-- Opening Marker --

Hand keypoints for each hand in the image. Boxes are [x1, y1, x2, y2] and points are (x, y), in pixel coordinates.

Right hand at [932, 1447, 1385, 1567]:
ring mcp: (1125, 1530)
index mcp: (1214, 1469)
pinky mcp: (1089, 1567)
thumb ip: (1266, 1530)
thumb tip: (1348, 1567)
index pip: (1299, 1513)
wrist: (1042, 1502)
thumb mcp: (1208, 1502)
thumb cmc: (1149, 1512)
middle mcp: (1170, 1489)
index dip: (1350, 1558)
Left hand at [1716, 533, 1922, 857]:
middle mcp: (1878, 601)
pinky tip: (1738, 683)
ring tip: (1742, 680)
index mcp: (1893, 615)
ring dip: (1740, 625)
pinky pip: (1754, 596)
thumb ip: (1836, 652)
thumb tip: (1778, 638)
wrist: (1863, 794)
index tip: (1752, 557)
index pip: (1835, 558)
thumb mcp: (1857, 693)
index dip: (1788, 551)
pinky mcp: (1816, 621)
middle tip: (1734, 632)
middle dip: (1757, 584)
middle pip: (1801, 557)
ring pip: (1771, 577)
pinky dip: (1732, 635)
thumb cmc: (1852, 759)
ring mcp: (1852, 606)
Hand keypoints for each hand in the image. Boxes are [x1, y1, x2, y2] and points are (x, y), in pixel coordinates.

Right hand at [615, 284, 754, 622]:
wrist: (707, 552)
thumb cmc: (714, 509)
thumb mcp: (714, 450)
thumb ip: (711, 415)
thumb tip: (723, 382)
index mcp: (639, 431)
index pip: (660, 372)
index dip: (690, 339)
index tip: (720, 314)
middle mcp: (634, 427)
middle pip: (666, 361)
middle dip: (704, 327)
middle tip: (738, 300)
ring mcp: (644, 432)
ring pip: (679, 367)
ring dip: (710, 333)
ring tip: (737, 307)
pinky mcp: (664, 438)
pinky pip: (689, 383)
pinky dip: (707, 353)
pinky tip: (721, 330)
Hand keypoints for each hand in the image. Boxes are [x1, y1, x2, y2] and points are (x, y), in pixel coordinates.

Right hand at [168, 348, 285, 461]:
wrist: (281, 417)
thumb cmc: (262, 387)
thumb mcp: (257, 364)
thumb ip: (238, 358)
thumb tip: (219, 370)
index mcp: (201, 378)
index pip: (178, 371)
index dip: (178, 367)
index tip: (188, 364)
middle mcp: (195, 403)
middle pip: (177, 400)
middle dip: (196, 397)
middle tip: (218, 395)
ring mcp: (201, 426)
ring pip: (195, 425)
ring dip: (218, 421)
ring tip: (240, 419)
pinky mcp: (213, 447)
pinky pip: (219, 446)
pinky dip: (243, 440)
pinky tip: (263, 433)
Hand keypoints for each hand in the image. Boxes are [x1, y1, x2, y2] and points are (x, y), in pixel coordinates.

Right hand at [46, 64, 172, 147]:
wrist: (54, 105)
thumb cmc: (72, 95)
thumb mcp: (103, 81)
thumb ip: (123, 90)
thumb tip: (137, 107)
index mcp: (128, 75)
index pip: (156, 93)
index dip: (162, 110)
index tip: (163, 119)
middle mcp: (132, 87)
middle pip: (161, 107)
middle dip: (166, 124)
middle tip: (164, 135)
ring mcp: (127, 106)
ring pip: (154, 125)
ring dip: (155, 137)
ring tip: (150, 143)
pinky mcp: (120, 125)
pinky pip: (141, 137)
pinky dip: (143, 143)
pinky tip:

-- Closing Marker --

* **WORK ORDER**
Start at the first line of the entries above. Set down each line exactly through the one with "wrist: (1042, 1502)", and stop there.

* **SOLUTION TO THE PROBLEM**
Hand keypoints for each hand in the image. Boxes are [x1, y1, x2, y2] and points are (x, y), in pixel coordinates.

Right hand at [932, 1447, 1385, 1567]:
ring mcp: (1125, 1530)
index mcp: (1214, 1469)
pinky mcp: (1089, 1567)
thumb ip: (1266, 1530)
thumb tip: (1348, 1567)
index pip: (1299, 1513)
wrist: (1042, 1502)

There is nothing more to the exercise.